» **Records to use**:
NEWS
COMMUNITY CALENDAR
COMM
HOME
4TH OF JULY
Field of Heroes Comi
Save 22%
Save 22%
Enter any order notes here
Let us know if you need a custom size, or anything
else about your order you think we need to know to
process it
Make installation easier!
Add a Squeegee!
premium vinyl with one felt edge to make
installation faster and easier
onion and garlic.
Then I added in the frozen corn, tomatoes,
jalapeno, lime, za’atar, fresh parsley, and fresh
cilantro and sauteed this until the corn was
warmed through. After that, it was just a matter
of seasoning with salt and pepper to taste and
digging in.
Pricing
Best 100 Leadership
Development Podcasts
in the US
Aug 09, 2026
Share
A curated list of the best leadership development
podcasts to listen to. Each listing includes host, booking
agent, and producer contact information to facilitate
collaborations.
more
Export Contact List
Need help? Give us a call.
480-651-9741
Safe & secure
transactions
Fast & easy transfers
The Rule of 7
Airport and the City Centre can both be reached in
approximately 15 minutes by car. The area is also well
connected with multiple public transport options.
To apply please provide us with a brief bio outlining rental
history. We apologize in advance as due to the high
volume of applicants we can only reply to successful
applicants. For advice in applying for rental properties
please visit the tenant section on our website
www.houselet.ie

* * *

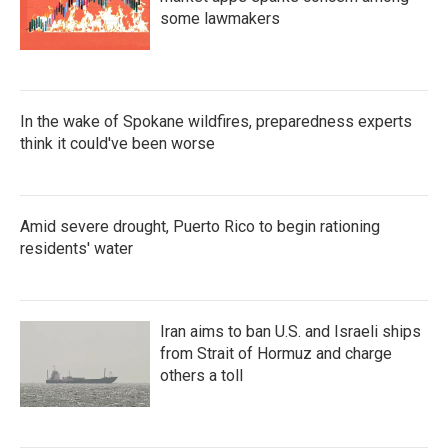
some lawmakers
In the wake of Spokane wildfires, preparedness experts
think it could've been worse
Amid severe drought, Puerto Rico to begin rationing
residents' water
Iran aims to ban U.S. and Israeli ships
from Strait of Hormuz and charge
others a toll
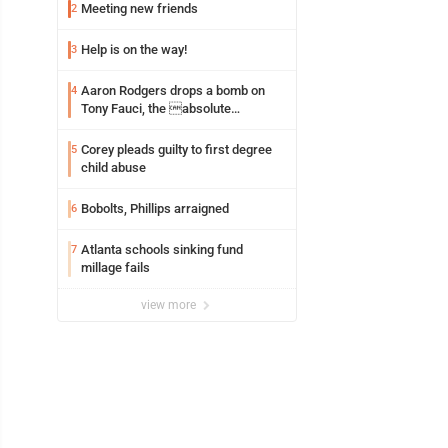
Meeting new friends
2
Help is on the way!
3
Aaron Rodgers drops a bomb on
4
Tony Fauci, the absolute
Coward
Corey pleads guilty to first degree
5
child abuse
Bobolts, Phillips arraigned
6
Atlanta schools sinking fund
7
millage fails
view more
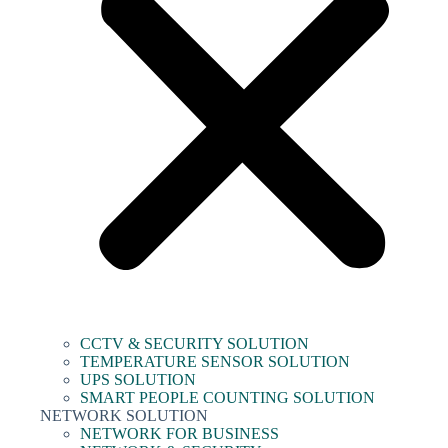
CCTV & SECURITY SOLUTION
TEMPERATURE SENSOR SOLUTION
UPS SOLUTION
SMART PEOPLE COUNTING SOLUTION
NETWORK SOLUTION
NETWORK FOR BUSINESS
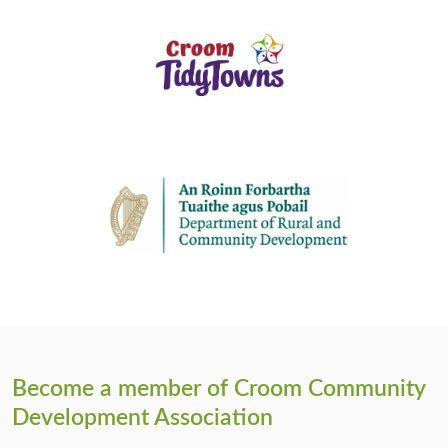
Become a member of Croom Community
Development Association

» **Goal of the exercise**: From the records above, quote only the lines running from the line with "4TH OF JULY" to the line with "connected with multiple", both lines included.

» **Solution to the problem**:
4TH OF JULY
Field of Heroes Comi
Save 22%
Save 22%
Enter any order notes here
Let us know if you need a custom size, or anything
else about your order you think we need to know to
process it
Make installation easier!
Add a Squeegee!
premium vinyl with one felt edge to make
installation faster and easier
onion and garlic.
Then I added in the frozen corn, tomatoes,
jalapeno, lime, za’atar, fresh parsley, and fresh
cilantro and sauteed this until the corn was
warmed through. After that, it was just a matter
of seasoning with salt and pepper to taste and
digging in.
Pricing
Best 100 Leadership
Development Podcasts
in the US
Aug 09, 2026
Share
A curated list of the best leadership development
podcasts to listen to. Each listing includes host, booking
agent, and producer contact information to facilitate
collaborations.
more
Export Contact List
Need help? Give us a call.
480-651-9741
Safe & secure
transactions
Fast & easy transfers
The Rule of 7
Airport and the City Centre can both be reached in
approximately 15 minutes by car. The area is also well
connected with multiple public transport options.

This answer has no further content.